Possibly one of her biggest changes was when we moved in with 4 kids creating havoc all over the place, after years of no neighbours. We have had our ups and downs, issues with access and boundaries (there’s a surprise!) etc.
But I always enjoy chatting to her (ok I probably only understand a 10th of our conversations but with words and actions we get by) and I was amused to hear her enthusiasm in the size of her pumpkin. My husband had bought some giant pumpkin seeds in the hope that by October we would have a pumpkin for Halloween, not that we celebrate it particularly but it would be fun for the kids. Many of our surplus plants got passed onto Maria which she took on with much enthusiasm and success it seems. She couldn’t stop chuckling at the wonder of this huge pumpkin, showing me with wide spread arms how big it was getting - I just hope it lives up to its size in taste! And certainly makes a change to the bog standard calabacin she normally grows.
It made me think about the little changes that we unknowingly bring with us. I can almost guarantee that Maria will save some seeds and next year will be growing more huge pumpkins. It also made me realise how much knowledge she has through her experiences, my successes are few and far we get tons of flowers and the odd pumpkin starts to form but the lack of water (and probably shade) makes them shrivel up and die. And I think any hope of a Halloween pumpkin is unlikely. Maybe Maria will give us one of hers!
 
No two years seem the same, this year there seem to be an abundance of potatoes, Maria has 26 sacks and my other neighbour has convinced me to buy a couple of theirs. I kind of got railroaded into it and my claims (genuine) of being skint fell on deaf ears, no pasa nada, pay when you can. I have been ensured they will last until May with a little sprinkle of something called conservapatatas - I suppose you can never have enough potatoes, mine will probably only last until November and I will be wishing I had bought more.
We have cherry tomatoes coming out of our ears (the other varieties we shall wait and see), everyday I get a handful which is great as the kids eat them like sweets. Great with pasta but if you have a glut of tomatoes try this oven-dried tomato recipe. I know you can sun dry them but having seen the Spanish dry their tomatoes there seems to be a little problem in the shape of a fly! On that note although we had a huge number of flies at the beginning of the summer, spraying AGITA has made a massive difference - I put some in a small spray bottle with water and if I see them increasing give the area a spray and it seems to work for weeks - the only evidence is the odd fly, break dancing to its death minutes later. I don’t see myself as cruel but it is a very satisfying sight!
OVEN DRIED TOMATOES
Cherry tomatoes
1 to 2 tablespoons salt
 
Preheat oven to 200 degrees F. (93 degrees C.)

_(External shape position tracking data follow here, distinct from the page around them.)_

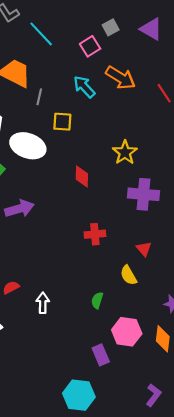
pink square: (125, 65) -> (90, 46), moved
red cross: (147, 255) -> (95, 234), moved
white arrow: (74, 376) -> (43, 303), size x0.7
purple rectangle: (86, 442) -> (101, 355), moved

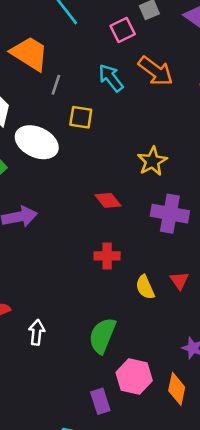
red diamond: (82, 176) -> (108, 200), moved, turned -45
red triangle: (144, 249) -> (179, 281), moved
yellow semicircle: (129, 275) -> (145, 287), moved
green semicircle: (97, 300) -> (102, 336), size x1.8

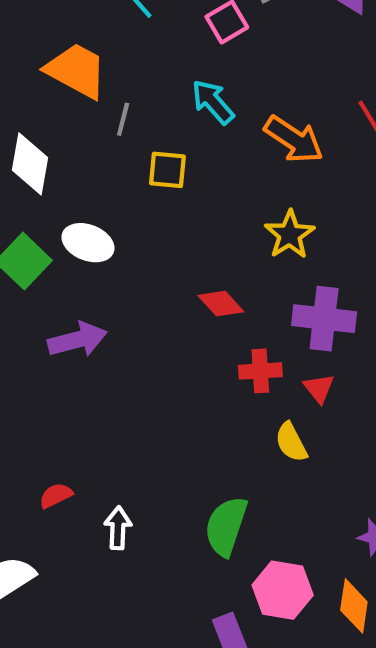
orange arrow: (156, 71) -> (294, 139), moved
white ellipse: (37, 142) -> (88, 243), moved, size x0.7
red cross: (107, 256) -> (260, 371), moved
red triangle: (179, 281) -> (319, 388), moved

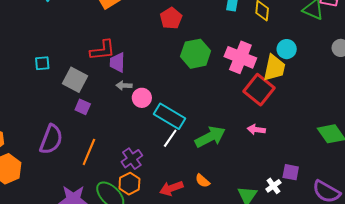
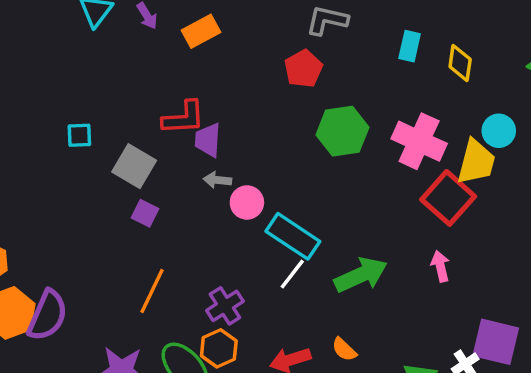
pink arrow: (256, 130) -> (440, 266), turned 66
purple semicircle: (51, 139) -> (47, 315), moved
purple square: (291, 172) -> (496, 342), size x1.6

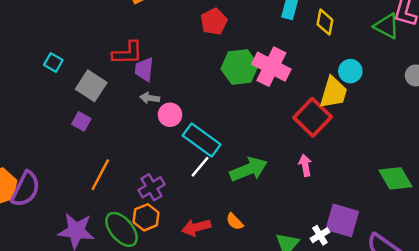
cyan square: (79, 135) -> (53, 62), turned 30
pink cross: (419, 141) -> (271, 67), moved
purple square: (145, 213) -> (81, 121), moved

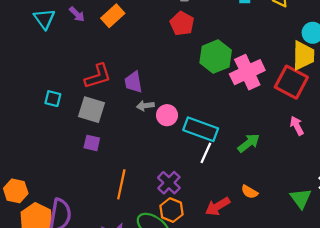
red L-shape: (128, 53) -> (98, 76), moved
pink cross: (271, 67) -> (247, 72), moved, turned -36
green arrow: (249, 169) -> (249, 143), size x0.7

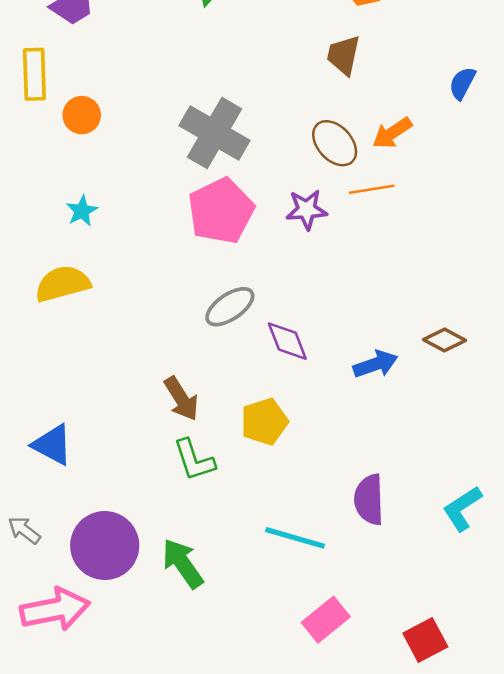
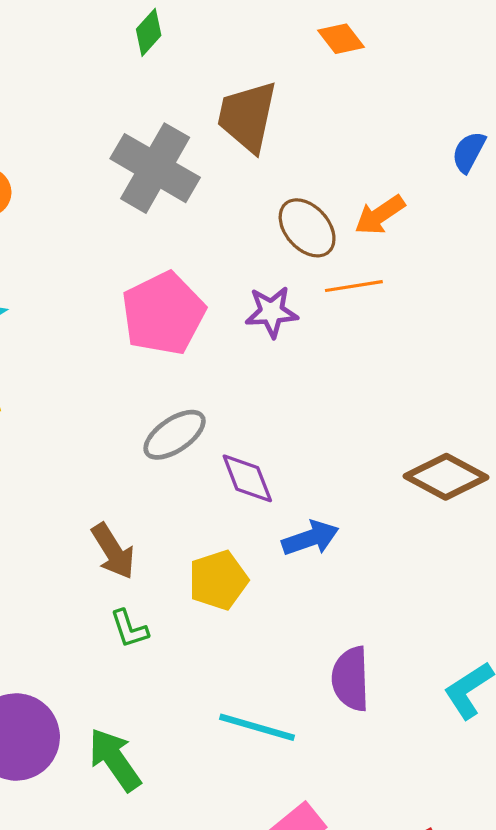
brown trapezoid: (344, 55) -> (247, 116), moved, size x1.4
gray cross: (215, 133) -> (155, 168), moved
brown diamond: (444, 340) -> (446, 477), size x1.5
blue arrow: (375, 364) -> (310, 538), moved
green L-shape: (194, 460) -> (129, 629), size x0.7

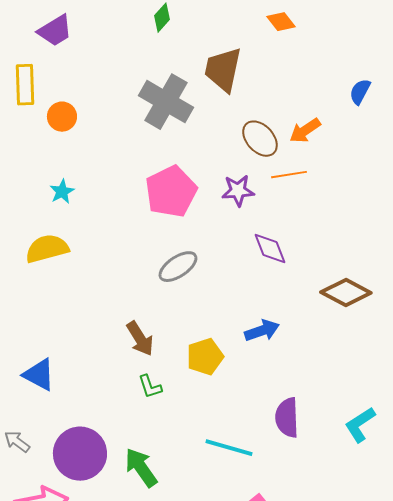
purple diamond: (247, 478) -> (270, 249), moved

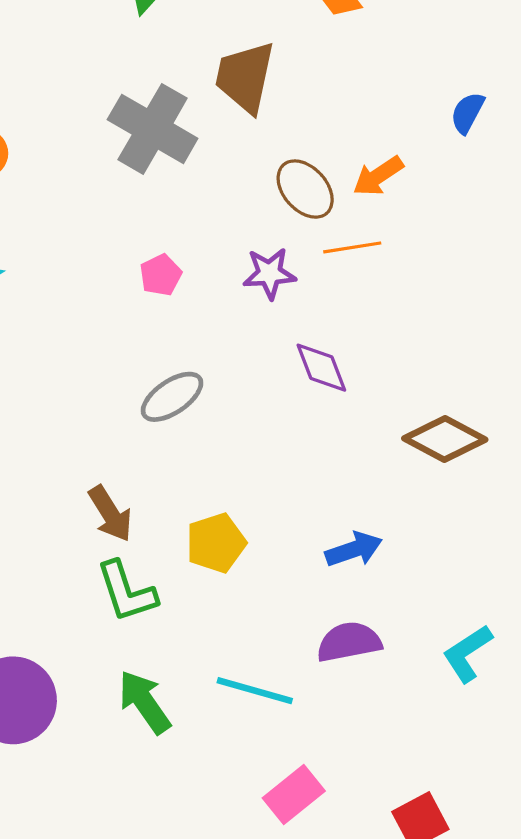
pink pentagon: (171, 192) -> (161, 275), size x0.5
blue arrow: (262, 331) -> (354, 549), moved
green L-shape: (150, 387) -> (127, 592), size x1.6
purple semicircle: (287, 418) -> (349, 642), turned 81
green arrow: (141, 468) -> (144, 702), moved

Line a large baking sheet with foil. Cut the tomatoes in half horizontally and arrange them cut side up on the baking sheet, touching each other. Sprinkle well with salt and bake in the over for 2 to 3 hours. They will shrink a bit. Serve hot, at room temperature, or cold. They become a deep red in colour with an intense flavour. Great on pizza or in salad. Store in the fridge and to re- hydrate soak in boiling water for 1/2 an hour. 
 
I love mixing fresh tomatoes sprinkled with salt, basil, chunks of mozzarella, sun or oven dried tomatoes (re-hydrated) and olive oil. Delicious!